Prompt A — What file size does the count_collab_stats.py page give?
Prompt B — Rewrite the part of the count_collab_stats.py page that opens with the words containing "avg_rating = sum(ratings)" and closes with "std_dev = math.sqrt(variance)", swapping every "variance" for "var".

Excerpted text —
..........

NewsBlur/utils/count_collab_stats.py
2023-12-25 14:01:33 -05:00

110 lines
3.4 KiB
Python

import argparse
import csv
import math
from collections import Counter, defaultdict
def calculate_statistics(ratings):
min_rating = min(ratings)
max_rating = max(ratings)
avg_rating = sum(ratings) / len(ratings)
# Standard deviation
variance = sum((x - avg_rating) ** 2 for x in ratings) / len(ratings)
std_dev = math.sqrt(variance)
# Median
sorted_ratings = sorted(ratings)
mid = len(sorted_ratings) // 2
median = (sorted_ratings[mid] + sorted_ratings[~mid]) / 2
return min_rating, max_rating, avg_rating, std_dev, median
def process_file(path):
user_feeds = defaultdict(set) # Stores feeds rated by each user
feed_users = defaultdict(set) # Stores users who have rated each feed
feed_ratings = defaultdict(list) # Stores ratings for each feed
ratings = []
with open(path, newline="") as csvfile:
reader = csv.reader(csvfile)
for row in reader:
user, feed, rating = row
user_feeds[user].add(feed)
feed_users[feed].add(user)

..........

Records —

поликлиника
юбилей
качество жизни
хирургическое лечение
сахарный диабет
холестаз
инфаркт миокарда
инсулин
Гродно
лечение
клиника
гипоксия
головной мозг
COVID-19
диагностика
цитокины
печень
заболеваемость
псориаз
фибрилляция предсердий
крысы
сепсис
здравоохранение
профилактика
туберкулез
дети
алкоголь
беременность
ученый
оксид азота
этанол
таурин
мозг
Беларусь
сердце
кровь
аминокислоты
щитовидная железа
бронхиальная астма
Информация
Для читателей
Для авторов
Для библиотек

..........

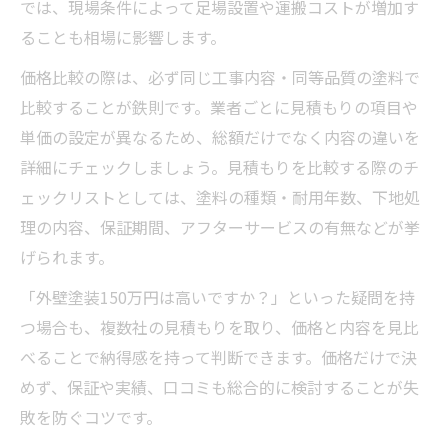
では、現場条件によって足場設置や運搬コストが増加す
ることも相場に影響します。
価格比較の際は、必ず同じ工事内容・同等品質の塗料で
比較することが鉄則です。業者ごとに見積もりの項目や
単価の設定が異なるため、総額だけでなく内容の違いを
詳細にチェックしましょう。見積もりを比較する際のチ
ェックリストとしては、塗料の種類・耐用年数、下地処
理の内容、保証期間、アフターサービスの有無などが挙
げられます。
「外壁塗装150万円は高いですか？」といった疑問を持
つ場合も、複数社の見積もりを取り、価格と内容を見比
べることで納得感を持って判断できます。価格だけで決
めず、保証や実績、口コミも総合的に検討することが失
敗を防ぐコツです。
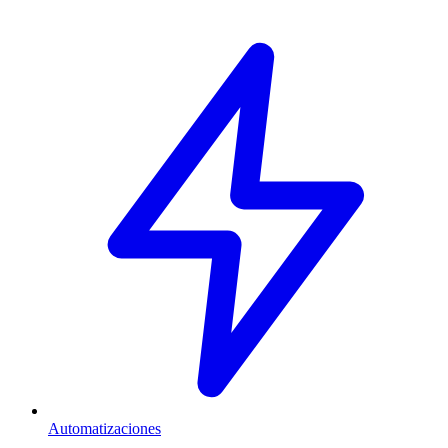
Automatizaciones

..........

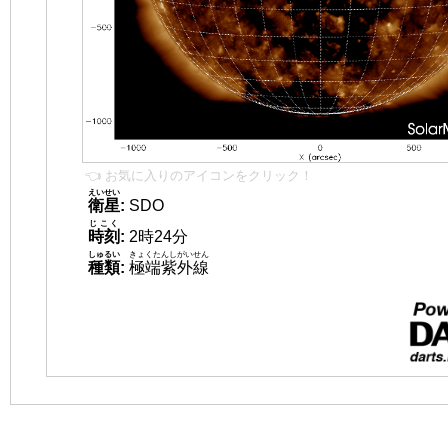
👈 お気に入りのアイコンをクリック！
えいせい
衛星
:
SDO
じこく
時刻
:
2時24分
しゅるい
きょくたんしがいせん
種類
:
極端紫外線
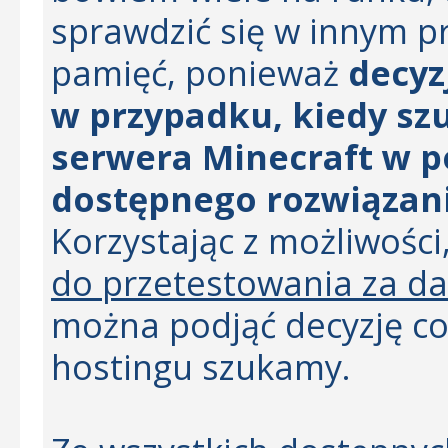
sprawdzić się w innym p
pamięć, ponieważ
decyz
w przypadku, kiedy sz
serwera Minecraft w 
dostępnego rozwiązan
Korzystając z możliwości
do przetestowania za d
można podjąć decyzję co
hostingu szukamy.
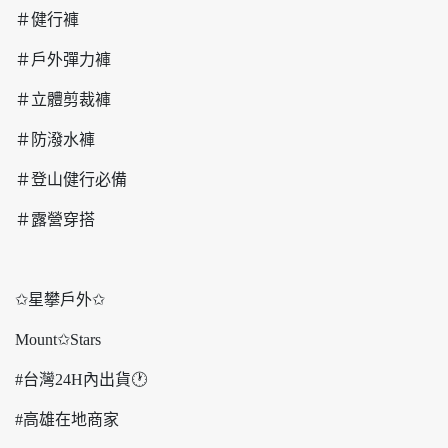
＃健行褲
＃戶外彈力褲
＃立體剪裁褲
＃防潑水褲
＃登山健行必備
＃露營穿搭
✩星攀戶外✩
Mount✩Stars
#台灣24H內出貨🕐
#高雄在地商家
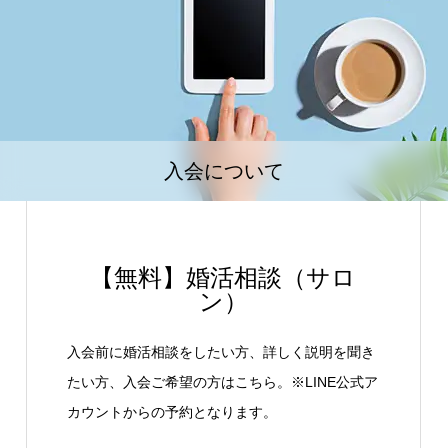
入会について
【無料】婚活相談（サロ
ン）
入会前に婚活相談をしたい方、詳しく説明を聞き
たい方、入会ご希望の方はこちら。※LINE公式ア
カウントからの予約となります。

..........

Problem solution A — 3.4 KiB

Problem solution B —
avg_rating = sum(ratings) / len(ratings)
# Standard deviation
var = sum((x - avg_rating) ** 2 for x in ratings) / len(ratings)
std_dev = math.sqrt(var)